*** DATASET

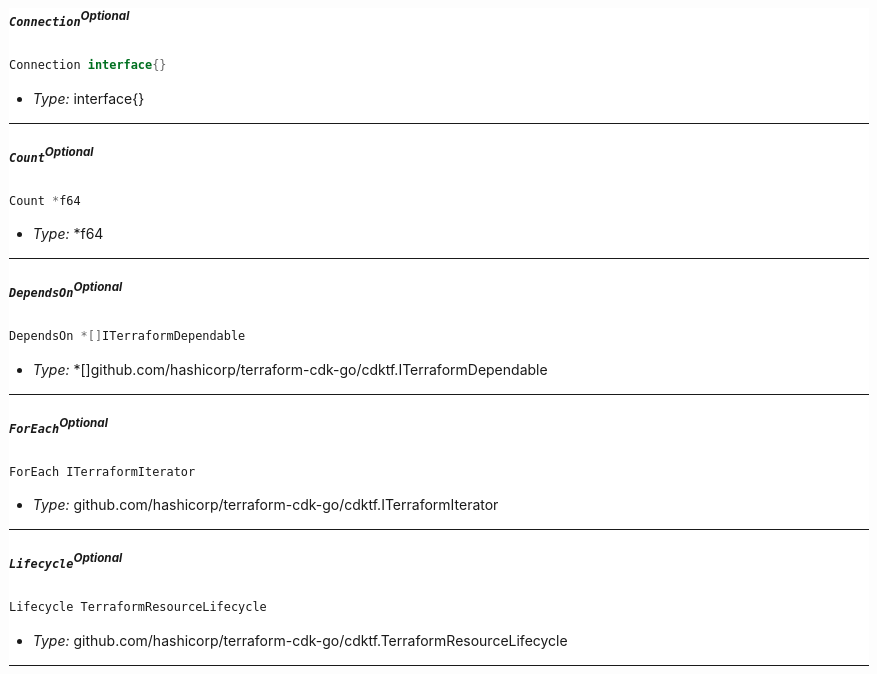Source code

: 
##### `Connection`<sup>Optional</sup> <a name="Connection" id="@skeptools/provider-zenduty.dataZendutyEsp.DataZendutyEspConfig.property.connection"></a>

```go
Connection interface{}
```

- *Type:* interface{}

---

##### `Count`<sup>Optional</sup> <a name="Count" id="@skeptools/provider-zenduty.dataZendutyEsp.DataZendutyEspConfig.property.count"></a>

```go
Count *f64
```

- *Type:* *f64

---

##### `DependsOn`<sup>Optional</sup> <a name="DependsOn" id="@skeptools/provider-zenduty.dataZendutyEsp.DataZendutyEspConfig.property.dependsOn"></a>

```go
DependsOn *[]ITerraformDependable
```

- *Type:* *[]github.com/hashicorp/terraform-cdk-go/cdktf.ITerraformDependable

---

##### `ForEach`<sup>Optional</sup> <a name="ForEach" id="@skeptools/provider-zenduty.dataZendutyEsp.DataZendutyEspConfig.property.forEach"></a>

```go
ForEach ITerraformIterator
```

- *Type:* github.com/hashicorp/terraform-cdk-go/cdktf.ITerraformIterator

---

##### `Lifecycle`<sup>Optional</sup> <a name="Lifecycle" id="@skeptools/provider-zenduty.dataZendutyEsp.DataZendutyEspConfig.property.lifecycle"></a>

```go
Lifecycle TerraformResourceLifecycle
```

- *Type:* github.com/hashicorp/terraform-cdk-go/cdktf.TerraformResourceLifecycle

---
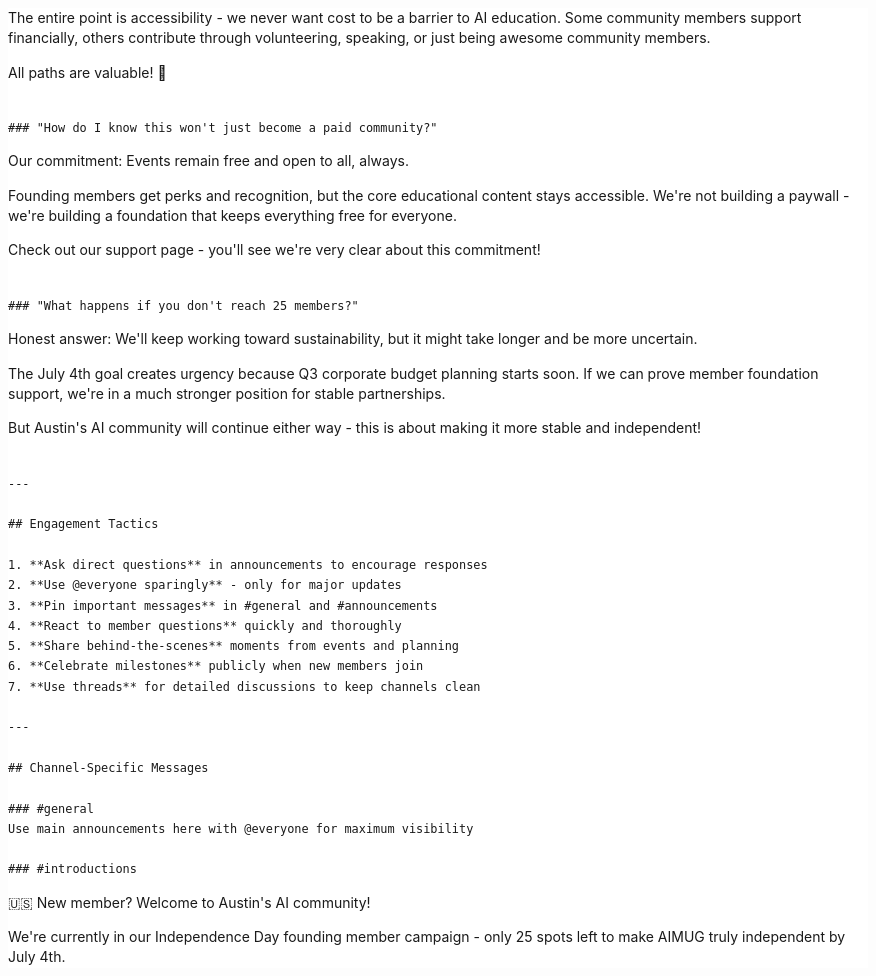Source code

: The entire point is accessibility - we never want cost to be a barrier to AI education. Some community members support financially, others contribute through volunteering, speaking, or just being awesome community members.

All paths are valuable! 💙
```

### "How do I know this won't just become a paid community?"
```
Our commitment: Events remain free and open to all, always. 

Founding members get perks and recognition, but the core educational content stays accessible. We're not building a paywall - we're building a foundation that keeps everything free for everyone.

Check out our support page - you'll see we're very clear about this commitment!
```

### "What happens if you don't reach 25 members?"
```
Honest answer: We'll keep working toward sustainability, but it might take longer and be more uncertain.

The July 4th goal creates urgency because Q3 corporate budget planning starts soon. If we can prove member foundation support, we're in a much stronger position for stable partnerships.

But Austin's AI community will continue either way - this is about making it more stable and independent!
```

---

## Engagement Tactics

1. **Ask direct questions** in announcements to encourage responses
2. **Use @everyone sparingly** - only for major updates
3. **Pin important messages** in #general and #announcements  
4. **React to member questions** quickly and thoroughly
5. **Share behind-the-scenes** moments from events and planning
6. **Celebrate milestones** publicly when new members join
7. **Use threads** for detailed discussions to keep channels clean

---

## Channel-Specific Messages

### #general
Use main announcements here with @everyone for maximum visibility

### #introductions  
```
🇺🇸 New member? Welcome to Austin's AI community!

We're currently in our Independence Day founding member campaign - only 25 spots left to make AIMUG truly independent by July 4th.
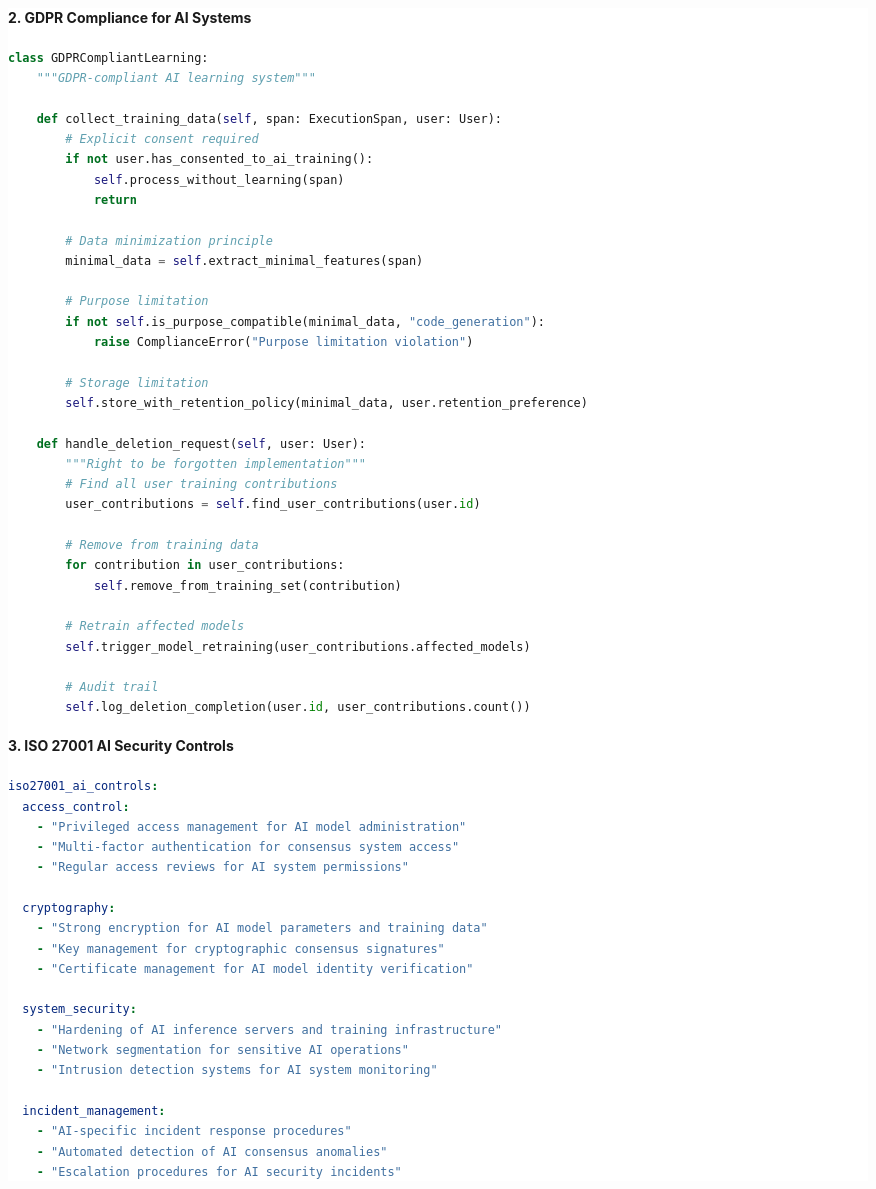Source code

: #### 2. **GDPR Compliance for AI Systems**
```python
class GDPRCompliantLearning:
    """GDPR-compliant AI learning system"""
    
    def collect_training_data(self, span: ExecutionSpan, user: User):
        # Explicit consent required
        if not user.has_consented_to_ai_training():
            self.process_without_learning(span)
            return
        
        # Data minimization principle
        minimal_data = self.extract_minimal_features(span)
        
        # Purpose limitation
        if not self.is_purpose_compatible(minimal_data, "code_generation"):
            raise ComplianceError("Purpose limitation violation")
        
        # Storage limitation
        self.store_with_retention_policy(minimal_data, user.retention_preference)
    
    def handle_deletion_request(self, user: User):
        """Right to be forgotten implementation"""
        # Find all user training contributions
        user_contributions = self.find_user_contributions(user.id)
        
        # Remove from training data
        for contribution in user_contributions:
            self.remove_from_training_set(contribution)
        
        # Retrain affected models
        self.trigger_model_retraining(user_contributions.affected_models)
        
        # Audit trail
        self.log_deletion_completion(user.id, user_contributions.count())
```

#### 3. **ISO 27001 AI Security Controls**
```yaml
iso27001_ai_controls:
  access_control:
    - "Privileged access management for AI model administration"
    - "Multi-factor authentication for consensus system access"
    - "Regular access reviews for AI system permissions"
  
  cryptography:
    - "Strong encryption for AI model parameters and training data"
    - "Key management for cryptographic consensus signatures"
    - "Certificate management for AI model identity verification"
  
  system_security:
    - "Hardening of AI inference servers and training infrastructure"
    - "Network segmentation for sensitive AI operations"
    - "Intrusion detection systems for AI system monitoring"
  
  incident_management:
    - "AI-specific incident response procedures"
    - "Automated detection of AI consensus anomalies"
    - "Escalation procedures for AI security incidents"
```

******

→ **YOUR TASK**
Gather all lines with the string "independent" from the data.

→ **ANSWER SPACE**
But Austin's AI community will continue either way - this is about making it more stable and independent!
We're currently in our Independence Day founding member campaign - only 25 spots left to make AIMUG truly independent by July 4th.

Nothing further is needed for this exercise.